In the narrow span of a semi-frantic eight hours, Mariana Colicchio analyzed judicial precedent, deconstructed binary constitutional distinctions, and submitted a comprehensive entry to the Columbia Undergraduate Law Review High School Essay Contest. 

   After a few months of thorough deliberation, the judges affirmed what Mariana already knew: her essay wasn’t just good—it was the best they had received.

   As a part of her painstaking preparation, Mariana planned a single draft on “half a sheet of yellowed legal pad paper.” Her thoughts and those scribbles were what she used to compose her award-winning essay, beating out countless other applicants to earn her a lauded first place position.

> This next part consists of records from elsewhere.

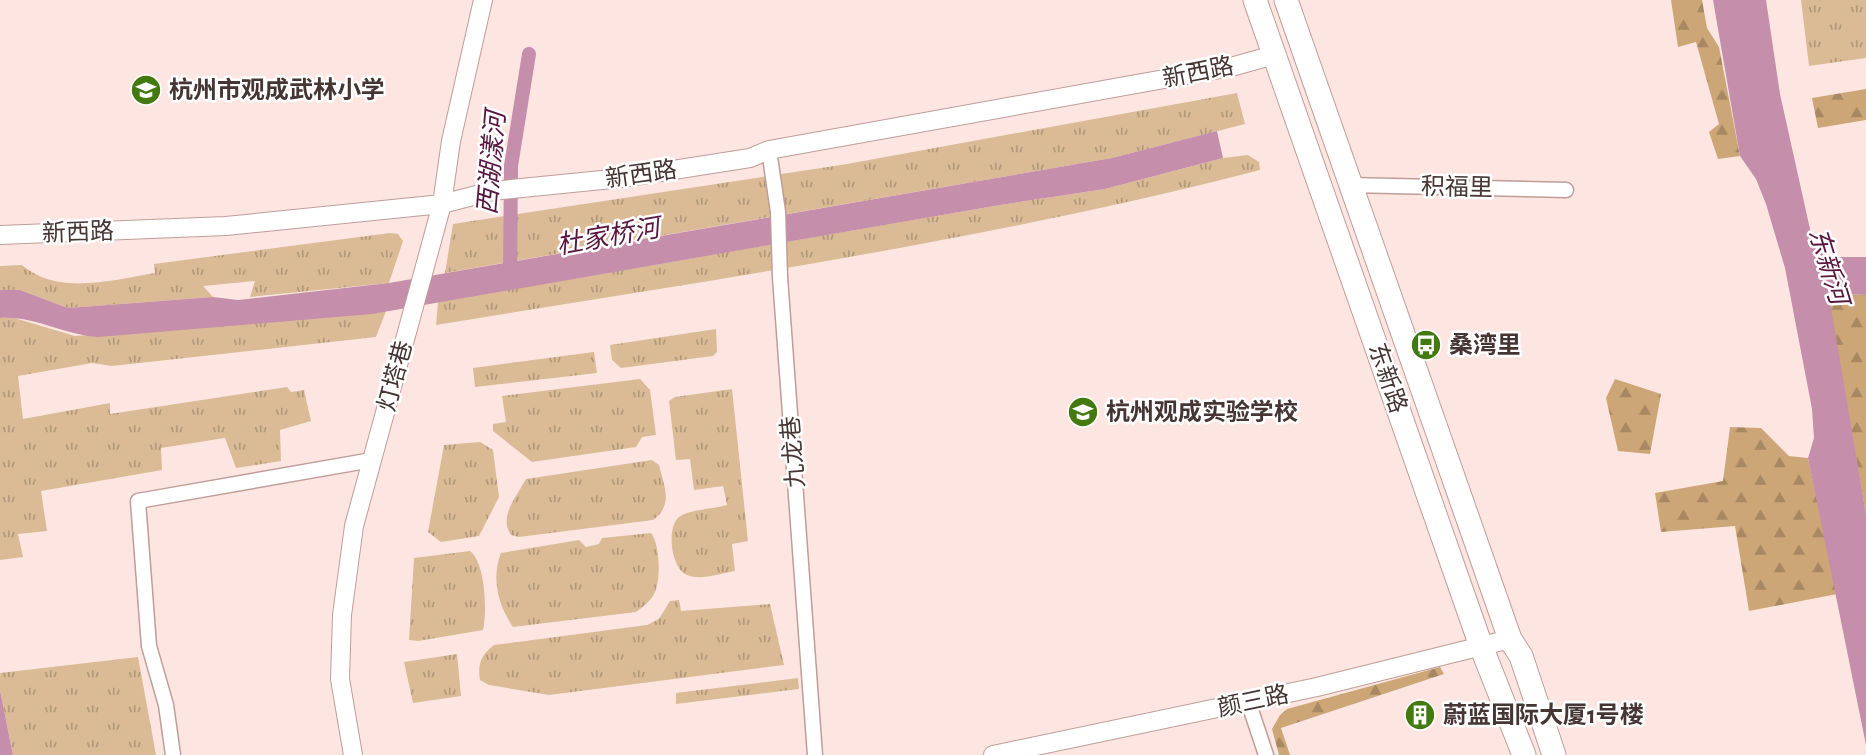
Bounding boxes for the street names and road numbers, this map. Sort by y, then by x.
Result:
street label: 新西路 [1160,52,1236,92]
street label: 新西路 [604,156,678,192]
street label: 积福里 [1421,173,1493,201]
street label: 新西路 [42,218,114,246]
street label: 灯塔巷 [373,338,417,414]
street label: 东新路 [1364,340,1412,416]
street label: 九龙巷 [777,415,809,489]
street label: 颜三路 [1215,681,1291,721]

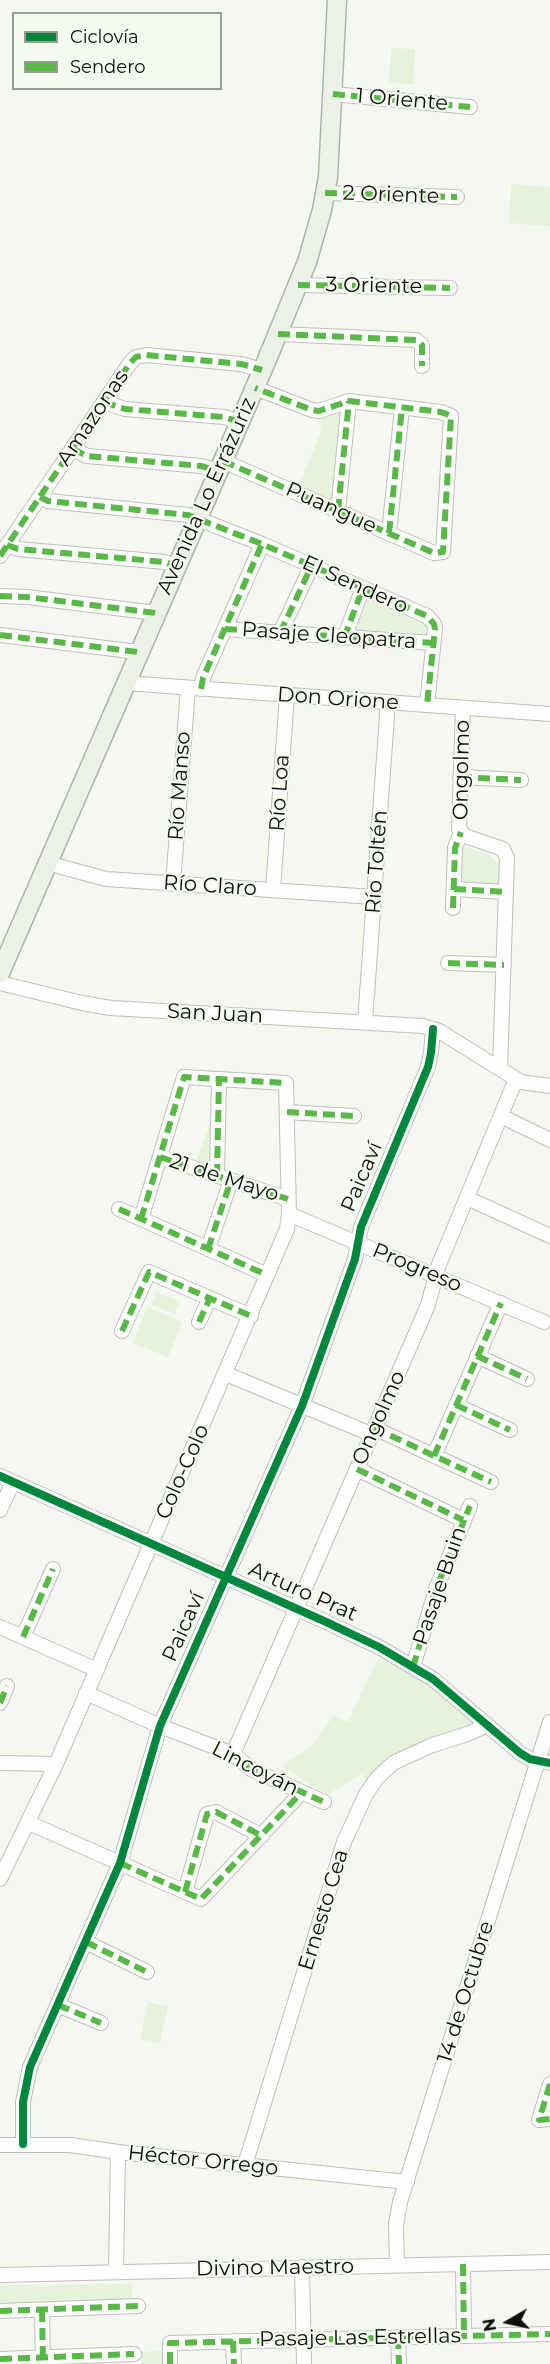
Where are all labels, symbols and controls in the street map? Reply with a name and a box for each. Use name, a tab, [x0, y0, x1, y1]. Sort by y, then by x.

   Some would say she procrastinated up until the very last minute. Mariana, after first begrudgingly agreeing, would maintain that she already had a general framework and knowledge about the court cases she was going to use. Years before she even considered the contest, Mariana participated in an “intensive criminal trial advocacy class with a brilliant legal professor,” who introduced her to “4th amendment jurisprudence” and fanned a budding passion for constitutional law.

    As a result, Mariana wasn’t overly intimidated by the contest’s 2020 prompt. As a result, she didn’t start really typing until the morning of her deadline. 

   Inhaling a cup of black tea and half a banana, Mariana coalesced abstract ideas into decipherable sentences. With the help of Charter debate alumni Michael Omole and Yasmeen Metellus, Mariana wrote, edited, and wrote again, dancing the thin line between confidence and all-consuming doubt.

   The final product was brilliantly researched and philosophically unified, not to mention extremely well written. Of course, an error or two slipped through, but considering her success, Mariana says, “It’s pretty safe to say that [the judges] liked it enough.”

   After all, who would pay any serious attention to the remnant of a small, very amusing editorial comment left in footnote three, located right on the bottom of page one?

   Uninterrupted hours and weeks of anxiety came to fruition during the last ten minutes of Mariana’s break at Trader Joe’s. She had gotten an email, days after she had stopped compulsively checking. 

   She had done it. She had won.

   After sending out a flurry of texts, she had to “swallow [her] excitement and go back to work for 3 hours.”

    Standing on the ledge between high school and college, certain decisions and achievements mean all the more for applications and one’s future. That being said, people define their own achievements, and not the other way around. 

   As Mariana writes her way into a school that’s worthy of her dedication and ambition, lines on her Common App won’t indicate what type of person she is.

   The effort behind the experiences on those lines will.

   As she continues to push into her future, Mariana will continue to try, win, fail, and try again. To know this about her is to know something equally important: this first place success is far from her last.